Вспоминаются некоторые эпизоды, свидетельствующие об этом. Цзян Цин сказала, что она хотела бы сшить летнее платье из лёгкого шёлка цвета юэлян («лунный свет»). Выполнить это пожелание не было труда. На Кутузовском проспекте функционировала пошивочная мастерская, обслуживавшая сотрудников аппарата ЦК КПСС. В тот же день я заехала туда и договорилась с рекомендованной мне закройщицей приехать и снять мерку с заказчицы. Всё своевременно было сделано. Через пару дней приезжаю к Цзян Цин в больницу на Грановского. В вестибюле я увидела Машеньку, закройщицу из пошивочного ателье, всю зарёванную. На мой вопрос, что случилось, она сказала: «Да как же тут не заплачешь! Я ей (Цзян Цин) всю ночь готовила платья к примерке, а она не хочет примерять их!» Не знаю, что было причиной дурного расположения духа Цзян Цин. Но интересно, что, когда я зашла к ней в отсек и провела в её обществе около часа, она даже не упомянула об этом «инциденте» и лишь сказала, что неважно сегодня чувствует себя. А Машу пришлось пригласить с примеркой лишь через несколько дней. Такого рода неожиданные поступки Цзян Цин проявлялись и в Крыму, о чём речь пойдёт ниже.

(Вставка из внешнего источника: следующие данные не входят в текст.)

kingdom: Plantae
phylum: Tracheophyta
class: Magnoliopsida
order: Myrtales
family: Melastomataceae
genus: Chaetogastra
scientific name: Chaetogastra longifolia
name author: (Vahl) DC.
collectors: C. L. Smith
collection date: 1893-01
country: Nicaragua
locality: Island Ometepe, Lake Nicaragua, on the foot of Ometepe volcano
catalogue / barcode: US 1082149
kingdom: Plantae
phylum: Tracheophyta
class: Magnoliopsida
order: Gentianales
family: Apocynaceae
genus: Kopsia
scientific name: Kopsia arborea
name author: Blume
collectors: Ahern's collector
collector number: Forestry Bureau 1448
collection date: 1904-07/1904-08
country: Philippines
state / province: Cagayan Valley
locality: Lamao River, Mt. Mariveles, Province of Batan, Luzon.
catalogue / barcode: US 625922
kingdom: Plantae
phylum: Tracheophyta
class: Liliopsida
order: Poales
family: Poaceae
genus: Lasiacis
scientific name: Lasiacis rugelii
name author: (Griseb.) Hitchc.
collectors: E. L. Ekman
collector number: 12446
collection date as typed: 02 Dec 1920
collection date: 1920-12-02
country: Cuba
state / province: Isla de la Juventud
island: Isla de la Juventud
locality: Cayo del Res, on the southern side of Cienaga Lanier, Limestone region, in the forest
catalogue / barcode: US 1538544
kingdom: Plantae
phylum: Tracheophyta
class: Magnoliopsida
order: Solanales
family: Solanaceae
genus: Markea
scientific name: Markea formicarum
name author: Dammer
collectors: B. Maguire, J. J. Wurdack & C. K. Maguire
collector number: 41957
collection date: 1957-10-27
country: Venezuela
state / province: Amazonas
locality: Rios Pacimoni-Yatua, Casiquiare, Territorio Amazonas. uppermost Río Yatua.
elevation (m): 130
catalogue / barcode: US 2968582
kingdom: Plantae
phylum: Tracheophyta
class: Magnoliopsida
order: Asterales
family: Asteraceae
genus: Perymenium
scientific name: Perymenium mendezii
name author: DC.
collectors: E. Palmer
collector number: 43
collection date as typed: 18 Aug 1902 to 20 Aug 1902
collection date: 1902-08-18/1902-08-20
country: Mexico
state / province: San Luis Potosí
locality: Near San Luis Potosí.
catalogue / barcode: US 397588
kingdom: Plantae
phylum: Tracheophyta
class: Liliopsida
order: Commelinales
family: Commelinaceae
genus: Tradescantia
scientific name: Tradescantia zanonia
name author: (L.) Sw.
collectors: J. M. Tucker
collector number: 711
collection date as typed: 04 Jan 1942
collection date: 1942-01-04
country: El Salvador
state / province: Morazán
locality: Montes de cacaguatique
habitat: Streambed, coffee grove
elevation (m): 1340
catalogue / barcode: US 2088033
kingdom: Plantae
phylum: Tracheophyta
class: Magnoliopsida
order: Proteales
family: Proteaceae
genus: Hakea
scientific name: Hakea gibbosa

Врачи порекомендовали Цзян Цин для закрепления результатов лечения и укрепления здоровья поехать в Крым. Там теперь начинается «бархатный сезон» — самое прекрасное время для отдыха, сказала врач. Она согласилась.

Руководство Отдела ЦК откомандировало меня сопровождать Цзян Цин в дороге и оставаться с ней на всё время её пребывания в Крыму. Кроме нас всё время находились с ней Линь Ли и два офицера из охраны, к которым Цзян Цин уже привыкла в Москве. Для поездки до Симферополя Цзян Цин был предоставлен личный вагон И. В. Сталина. В нём был рабочий кабинет, спальня, столовая, гостиная, несколько купе и кухня. Главной примечательной чертой этого вагона было то, что он шёл совершенно плавно, без толчков вниз-вверх. Как мне объяснили, это было потому, что вагон прочно стоял на тяжёлом днище и поэтому был постоянно устойчив.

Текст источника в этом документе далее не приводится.